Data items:

______

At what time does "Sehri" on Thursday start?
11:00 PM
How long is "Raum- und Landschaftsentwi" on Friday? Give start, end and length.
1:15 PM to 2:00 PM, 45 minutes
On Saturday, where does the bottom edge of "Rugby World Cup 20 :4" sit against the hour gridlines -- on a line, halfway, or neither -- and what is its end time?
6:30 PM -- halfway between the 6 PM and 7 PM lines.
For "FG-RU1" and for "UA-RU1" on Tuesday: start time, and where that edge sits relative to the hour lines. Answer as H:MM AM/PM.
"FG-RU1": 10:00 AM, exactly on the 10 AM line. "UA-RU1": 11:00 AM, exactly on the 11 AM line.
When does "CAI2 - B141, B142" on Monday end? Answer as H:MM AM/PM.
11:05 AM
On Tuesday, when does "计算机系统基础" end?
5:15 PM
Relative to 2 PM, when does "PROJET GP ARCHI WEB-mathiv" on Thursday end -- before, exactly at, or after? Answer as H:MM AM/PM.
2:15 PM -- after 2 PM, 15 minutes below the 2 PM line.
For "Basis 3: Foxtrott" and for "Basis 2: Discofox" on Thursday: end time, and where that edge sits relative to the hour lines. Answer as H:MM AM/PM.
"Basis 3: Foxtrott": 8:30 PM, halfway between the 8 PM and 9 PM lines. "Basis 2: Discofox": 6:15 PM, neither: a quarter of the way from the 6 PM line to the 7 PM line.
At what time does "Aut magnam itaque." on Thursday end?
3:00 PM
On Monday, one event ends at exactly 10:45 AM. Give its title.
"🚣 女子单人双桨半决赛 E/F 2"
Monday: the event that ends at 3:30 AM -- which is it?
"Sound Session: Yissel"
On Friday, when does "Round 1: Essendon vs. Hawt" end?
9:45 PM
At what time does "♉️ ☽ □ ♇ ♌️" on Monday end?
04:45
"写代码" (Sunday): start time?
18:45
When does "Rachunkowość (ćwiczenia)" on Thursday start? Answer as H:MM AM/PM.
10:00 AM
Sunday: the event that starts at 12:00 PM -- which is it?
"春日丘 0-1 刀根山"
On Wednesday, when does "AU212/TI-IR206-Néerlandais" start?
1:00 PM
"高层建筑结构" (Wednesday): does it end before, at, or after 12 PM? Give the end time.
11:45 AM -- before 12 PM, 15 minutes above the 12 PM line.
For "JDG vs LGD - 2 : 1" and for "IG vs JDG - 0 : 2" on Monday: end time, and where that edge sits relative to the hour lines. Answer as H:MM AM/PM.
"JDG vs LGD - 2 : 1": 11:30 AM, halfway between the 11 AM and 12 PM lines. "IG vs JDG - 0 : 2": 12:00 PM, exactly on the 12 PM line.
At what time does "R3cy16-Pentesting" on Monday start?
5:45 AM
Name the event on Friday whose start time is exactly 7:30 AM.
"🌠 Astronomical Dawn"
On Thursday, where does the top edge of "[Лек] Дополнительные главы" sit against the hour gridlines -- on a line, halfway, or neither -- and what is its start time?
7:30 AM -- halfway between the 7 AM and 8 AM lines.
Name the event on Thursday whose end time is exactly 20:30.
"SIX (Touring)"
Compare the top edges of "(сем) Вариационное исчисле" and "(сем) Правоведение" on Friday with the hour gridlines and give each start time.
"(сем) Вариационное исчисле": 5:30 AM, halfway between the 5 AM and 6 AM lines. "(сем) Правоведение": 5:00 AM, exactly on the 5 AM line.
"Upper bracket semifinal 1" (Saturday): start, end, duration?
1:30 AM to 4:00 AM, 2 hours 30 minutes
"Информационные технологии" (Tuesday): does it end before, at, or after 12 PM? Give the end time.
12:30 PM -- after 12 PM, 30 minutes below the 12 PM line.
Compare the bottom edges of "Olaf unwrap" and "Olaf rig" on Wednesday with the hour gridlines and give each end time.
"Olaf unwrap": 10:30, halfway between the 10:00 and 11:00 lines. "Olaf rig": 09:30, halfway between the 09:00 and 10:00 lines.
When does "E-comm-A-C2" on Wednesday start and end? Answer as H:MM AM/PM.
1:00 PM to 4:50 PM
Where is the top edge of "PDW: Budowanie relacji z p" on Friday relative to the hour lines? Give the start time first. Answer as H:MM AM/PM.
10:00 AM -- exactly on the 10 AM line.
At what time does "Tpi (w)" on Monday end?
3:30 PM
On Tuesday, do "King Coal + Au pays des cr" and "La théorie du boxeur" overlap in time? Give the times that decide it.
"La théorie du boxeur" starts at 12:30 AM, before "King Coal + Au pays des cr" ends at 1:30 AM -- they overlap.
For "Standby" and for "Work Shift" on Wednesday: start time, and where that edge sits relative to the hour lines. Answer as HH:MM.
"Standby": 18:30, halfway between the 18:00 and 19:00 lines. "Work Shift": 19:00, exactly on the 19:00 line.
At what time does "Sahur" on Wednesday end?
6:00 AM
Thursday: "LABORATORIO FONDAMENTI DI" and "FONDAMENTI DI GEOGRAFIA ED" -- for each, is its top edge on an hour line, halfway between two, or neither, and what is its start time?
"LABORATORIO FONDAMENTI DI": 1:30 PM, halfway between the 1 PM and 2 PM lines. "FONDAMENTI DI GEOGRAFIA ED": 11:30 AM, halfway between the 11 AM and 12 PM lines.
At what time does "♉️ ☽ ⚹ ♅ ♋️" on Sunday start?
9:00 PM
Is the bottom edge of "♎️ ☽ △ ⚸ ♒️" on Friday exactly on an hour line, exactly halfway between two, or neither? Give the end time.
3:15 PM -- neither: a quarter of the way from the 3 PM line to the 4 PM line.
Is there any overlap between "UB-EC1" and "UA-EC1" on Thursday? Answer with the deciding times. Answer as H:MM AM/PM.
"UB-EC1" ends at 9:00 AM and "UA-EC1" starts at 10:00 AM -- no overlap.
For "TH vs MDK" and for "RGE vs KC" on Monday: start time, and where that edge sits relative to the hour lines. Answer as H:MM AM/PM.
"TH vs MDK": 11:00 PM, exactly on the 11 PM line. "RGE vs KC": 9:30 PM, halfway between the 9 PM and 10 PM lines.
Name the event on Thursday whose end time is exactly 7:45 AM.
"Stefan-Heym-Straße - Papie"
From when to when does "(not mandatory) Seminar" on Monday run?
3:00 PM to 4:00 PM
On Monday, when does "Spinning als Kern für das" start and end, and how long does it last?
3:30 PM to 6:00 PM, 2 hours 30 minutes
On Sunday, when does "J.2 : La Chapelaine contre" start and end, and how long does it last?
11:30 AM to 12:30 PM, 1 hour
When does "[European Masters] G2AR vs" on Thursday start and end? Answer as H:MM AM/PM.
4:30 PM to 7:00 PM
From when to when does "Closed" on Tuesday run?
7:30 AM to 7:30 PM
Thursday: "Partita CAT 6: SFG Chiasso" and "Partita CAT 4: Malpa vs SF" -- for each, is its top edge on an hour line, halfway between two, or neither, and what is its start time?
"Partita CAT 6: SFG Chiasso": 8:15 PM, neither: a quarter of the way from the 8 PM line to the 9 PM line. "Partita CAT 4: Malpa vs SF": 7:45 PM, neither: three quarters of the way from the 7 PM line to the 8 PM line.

______

▸ Short task
Rewrite all the rows above, replacing "Thursday" with "Thu" and keeping everything else the same.

▸ Task answer
At what time does "Sehri" on Thu start?
11:00 PM
How long is "Raum- und Landschaftsentwi" on Friday? Give start, end and length.
1:15 PM to 2:00 PM, 45 minutes
On Saturday, where does the bottom edge of "Rugby World Cup 20 :4" sit against the hour gridlines -- on a line, halfway, or neither -- and what is its end time?
6:30 PM -- halfway between the 6 PM and 7 PM lines.
For "FG-RU1" and for "UA-RU1" on Tuesday: start time, and where that edge sits relative to the hour lines. Answer as H:MM AM/PM.
"FG-RU1": 10:00 AM, exactly on the 10 AM line. "UA-RU1": 11:00 AM, exactly on the 11 AM line.
When does "CAI2 - B141, B142" on Monday end? Answer as H:MM AM/PM.
11:05 AM
On Tuesday, when does "计算机系统基础" end?
5:15 PM
Relative to 2 PM, when does "PROJET GP ARCHI WEB-mathiv" on Thu end -- before, exactly at, or after? Answer as H:MM AM/PM.
2:15 PM -- after 2 PM, 15 minutes below the 2 PM line.
For "Basis 3: Foxtrott" and for "Basis 2: Discofox" on Thu: end time, and where that edge sits relative to the hour lines. Answer as H:MM AM/PM.
"Basis 3: Foxtrott": 8:30 PM, halfway between the 8 PM and 9 PM lines. "Basis 2: Discofox": 6:15 PM, neither: a quarter of the way from the 6 PM line to the 7 PM line.
At what time does "Aut magnam itaque." on Thu end?
3:00 PM
On Monday, one event ends at exactly 10:45 AM. Give its title.
"🚣 女子单人双桨半决赛 E/F 2"
Monday: the event that ends at 3:30 AM -- which is it?
"Sound Session: Yissel"
On Friday, when does "Round 1: Essendon vs. Hawt" end?
9:45 PM
At what time does "♉️ ☽ □ ♇ ♌️" on Monday end?
04:45
"写代码" (Sunday): start time?
18:45
When does "Rachunkowość (ćwiczenia)" on Thu start? Answer as H:MM AM/PM.
10:00 AM
Sunday: the event that starts at 12:00 PM -- which is it?
"春日丘 0-1 刀根山"
On Wednesday, when does "AU212/TI-IR206-Néerlandais" start?
1:00 PM
"高层建筑结构" (Wednesday): does it end before, at, or after 12 PM? Give the end time.
11:45 AM -- before 12 PM, 15 minutes above the 12 PM line.
For "JDG vs LGD - 2 : 1" and for "IG vs JDG - 0 : 2" on Monday: end time, and where that edge sits relative to the hour lines. Answer as H:MM AM/PM.
"JDG vs LGD - 2 : 1": 11:30 AM, halfway between the 11 AM and 12 PM lines. "IG vs JDG - 0 : 2": 12:00 PM, exactly on the 12 PM line.
At what time does "R3cy16-Pentesting" on Monday start?
5:45 AM
Name the event on Friday whose start time is exactly 7:30 AM.
"🌠 Astronomical Dawn"
On Thu, where does the top edge of "[Лек] Дополнительные главы" sit against the hour gridlines -- on a line, halfway, or neither -- and what is its start time?
7:30 AM -- halfway between the 7 AM and 8 AM lines.
Name the event on Thu whose end time is exactly 20:30.
"SIX (Touring)"
Compare the top edges of "(сем) Вариационное исчисле" and "(сем) Правоведение" on Friday with the hour gridlines and give each start time.
"(сем) Вариационное исчисле": 5:30 AM, halfway between the 5 AM and 6 AM lines. "(сем) Правоведение": 5:00 AM, exactly on the 5 AM line.
"Upper bracket semifinal 1" (Saturday): start, end, duration?
1:30 AM to 4:00 AM, 2 hours 30 minutes
"Информационные технологии" (Tuesday): does it end before, at, or after 12 PM? Give the end time.
12:30 PM -- after 12 PM, 30 minutes below the 12 PM line.
Compare the bottom edges of "Olaf unwrap" and "Olaf rig" on Wednesday with the hour gridlines and give each end time.
"Olaf unwrap": 10:30, halfway between the 10:00 and 11:00 lines. "Olaf rig": 09:30, halfway between the 09:00 and 10:00 lines.
When does "E-comm-A-C2" on Wednesday start and end? Answer as H:MM AM/PM.
1:00 PM to 4:50 PM
Where is the top edge of "PDW: Budowanie relacji z p" on Friday relative to the hour lines? Give the start time first. Answer as H:MM AM/PM.
10:00 AM -- exactly on the 10 AM line.
At what time does "Tpi (w)" on Monday end?
3:30 PM
On Tuesday, do "King Coal + Au pays des cr" and "La théorie du boxeur" overlap in time? Give the times that decide it.
"La théorie du boxeur" starts at 12:30 AM, before "King Coal + Au pays des cr" ends at 1:30 AM -- they overlap.
For "Standby" and for "Work Shift" on Wednesday: start time, and where that edge sits relative to the hour lines. Answer as HH:MM.
"Standby": 18:30, halfway between the 18:00 and 19:00 lines. "Work Shift": 19:00, exactly on the 19:00 line.
At what time does "Sahur" on Wednesday end?
6:00 AM
Thu: "LABORATORIO FONDAMENTI DI" and "FONDAMENTI DI GEOGRAFIA ED" -- for each, is its top edge on an hour line, halfway between two, or neither, and what is its start time?
"LABORATORIO FONDAMENTI DI": 1:30 PM, halfway between the 1 PM and 2 PM lines. "FONDAMENTI DI GEOGRAFIA ED": 11:30 AM, halfway between the 11 AM and 12 PM lines.
At what time does "♉️ ☽ ⚹ ♅ ♋️" on Sunday start?
9:00 PM
Is the bottom edge of "♎️ ☽ △ ⚸ ♒️" on Friday exactly on an hour line, exactly halfway between two, or neither? Give the end time.
3:15 PM -- neither: a quarter of the way from the 3 PM line to the 4 PM line.
Is there any overlap between "UB-EC1" and "UA-EC1" on Thu? Answer with the deciding times. Answer as H:MM AM/PM.
"UB-EC1" ends at 9:00 AM and "UA-EC1" starts at 10:00 AM -- no overlap.
For "TH vs MDK" and for "RGE vs KC" on Monday: start time, and where that edge sits relative to the hour lines. Answer as H:MM AM/PM.
"TH vs MDK": 11:00 PM, exactly on the 11 PM line. "RGE vs KC": 9:30 PM, halfway between the 9 PM and 10 PM lines.
Name the event on Thu whose end time is exactly 7:45 AM.
"Stefan-Heym-Straße - Papie"
From when to when does "(not mandatory) Seminar" on Monday run?
3:00 PM to 4:00 PM
On Monday, when does "Spinning als Kern für das" start and end, and how long does it last?
3:30 PM to 6:00 PM, 2 hours 30 minutes
On Sunday, when does "J.2 : La Chapelaine contre" start and end, and how long does it last?
11:30 AM to 12:30 PM, 1 hour
When does "[European Masters] G2AR vs" on Thu start and end? Answer as H:MM AM/PM.
4:30 PM to 7:00 PM
From when to when does "Closed" on Tuesday run?
7:30 AM to 7:30 PM
Thu: "Partita CAT 6: SFG Chiasso" and "Partita CAT 4: Malpa vs SF" -- for each, is its top edge on an hour line, halfway between two, or neither, and what is its start time?
"Partita CAT 6: SFG Chiasso": 8:15 PM, neither: a quarter of the way from the 8 PM line to the 9 PM line. "Partita CAT 4: Malpa vs SF": 7:45 PM, neither: three quarters of the way from the 7 PM line to the 8 PM line.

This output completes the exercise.